Vauban (1633-1707) n’est pas seulement un ingénieur militaire doué. C’est aussi un des grands créateurs de l’État moderne en ayant agi et réfléchi avec une vision globale du territoire pour sa défense, mais aussi pour sa cohérence et son unité. Grand serviteur, il préfigure les transformations qui découleront du Siècle des Lumières.
Vauban
Vauban
Vauban (1633-1707) was not only a gifted military engineer, he was also one of the great creators of the modern state who thought and acted through his broad vision of territory in order to secure its defence, its coherence and its unity. A servant in the grand manner, he foreshadowed the changes that followed the age of enlightenment.
S’il est un immense personnage de l’histoire de France qui est non pas oublié – car il ne l’est pas – mais largement méconnu, et dont la place dans l’épopée de la construction de la France est presque complètement sous-estimée, c’est bien Sébastien Le Prestre de Vauban, maréchal de France, né en 1633 et mort en 1707. On pourrait même ajouter que sa place dans notre histoire est « folklorisée » par sa réduction au seul rôle – certes important – d’ingénieur ayant parsemé notre territoire de fortifications « à la Vauban »… Une telle injustice doit être réparée, non pas tant pour rendre hommage à sa mémoire que pour mieux comprendre l’importance tout à la fois historique et stratégique de cet homme, et surtout peut-être pour réaliser à quel point son action et ses convictions constituent encore des exemples qui sont largement aussi importants et édifiants que ceux de Colbert ou Turgot.
Originaire d’une famille de hobereaux bourguignons, c’est-à-dire de très petite noblesse, il entre dans la carrière des armes à l’âge de dix-huit ans, pendant la Fronde, dans les troupes rebelles du prince de Condé. Il ne tarde pas à rallier les troupes royales et reçoit alors une formation d’expert des fortifications – et donc aussi des sièges. Il s’illustre rapidement dans de nombreux sièges de villes et de places fortes, et s’élève rapidement dans la hiérarchie militaire. En 1673, en présence du roi, il dirige le siège de Maastricht, aux Pays-Bas, lors duquel périt un autre grand serviteur de la monarchie : d’Artagnan. À partir de ce moment, il va devenir le grand théoricien, mais aussi le grand ordonnateur du système de défense des frontières terrestres et maritimes du royaume dont Louis XIV va ordonner la mise en place. Le roi le consulte personnellement pour élaborer les plans des campagnes et il le fera maréchal de France en 1703. Vauban est un bourreau de travail, un homme infatigable qui parcourt la France en tous sens pour superviser les chantiers des places fortes. De cette connaissance profonde du pays et de ses habitants – probablement unique en son genre à cette époque – il a tiré de nombreux enseignements stratégiques, mais également économiques et sociaux. Cela fera de lui bien plus qu’un ingénieur.

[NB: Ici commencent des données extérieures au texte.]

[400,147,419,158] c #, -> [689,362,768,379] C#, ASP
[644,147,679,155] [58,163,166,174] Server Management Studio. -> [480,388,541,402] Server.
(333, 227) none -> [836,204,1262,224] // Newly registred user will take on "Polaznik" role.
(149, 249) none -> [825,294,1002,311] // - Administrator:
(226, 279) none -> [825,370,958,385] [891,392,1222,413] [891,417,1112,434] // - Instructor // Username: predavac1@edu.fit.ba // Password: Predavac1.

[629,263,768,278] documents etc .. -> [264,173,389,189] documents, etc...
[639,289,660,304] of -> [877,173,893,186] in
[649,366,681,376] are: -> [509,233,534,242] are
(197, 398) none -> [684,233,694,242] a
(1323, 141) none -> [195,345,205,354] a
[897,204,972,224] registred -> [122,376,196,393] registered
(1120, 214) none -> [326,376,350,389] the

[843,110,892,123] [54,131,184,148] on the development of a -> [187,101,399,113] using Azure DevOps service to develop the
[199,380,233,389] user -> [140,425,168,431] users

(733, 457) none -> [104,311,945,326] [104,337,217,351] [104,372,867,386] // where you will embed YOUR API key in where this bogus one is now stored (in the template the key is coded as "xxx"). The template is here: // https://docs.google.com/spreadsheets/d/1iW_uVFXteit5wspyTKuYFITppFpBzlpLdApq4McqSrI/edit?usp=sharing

Contrairement à une légende un peu complaisante et chauvine, il n’est pas « l’inventeur » des fortifications modernes, dites « fortifications d’artillerie » ou « fortifications bastionnées » ou encore « trace italienne », et que l’on doit à des ingénieurs et des architectes italiens de la Renaissance, près de deux siècles auparavant. Parler de « fortifications à la Vauban » est donc en grande partie un abus de langage. Mais il a considérablement modernisé et réorganisé les systèmes élaborés alors. Il a ainsi conçu un « système » de défense en profondeur permettant d’éviter de concentrer l’effort sur une seule ligne. Il a aussi su tirer pleinement parti de la topographie des sites sur lesquels les forteresses étaient implantées.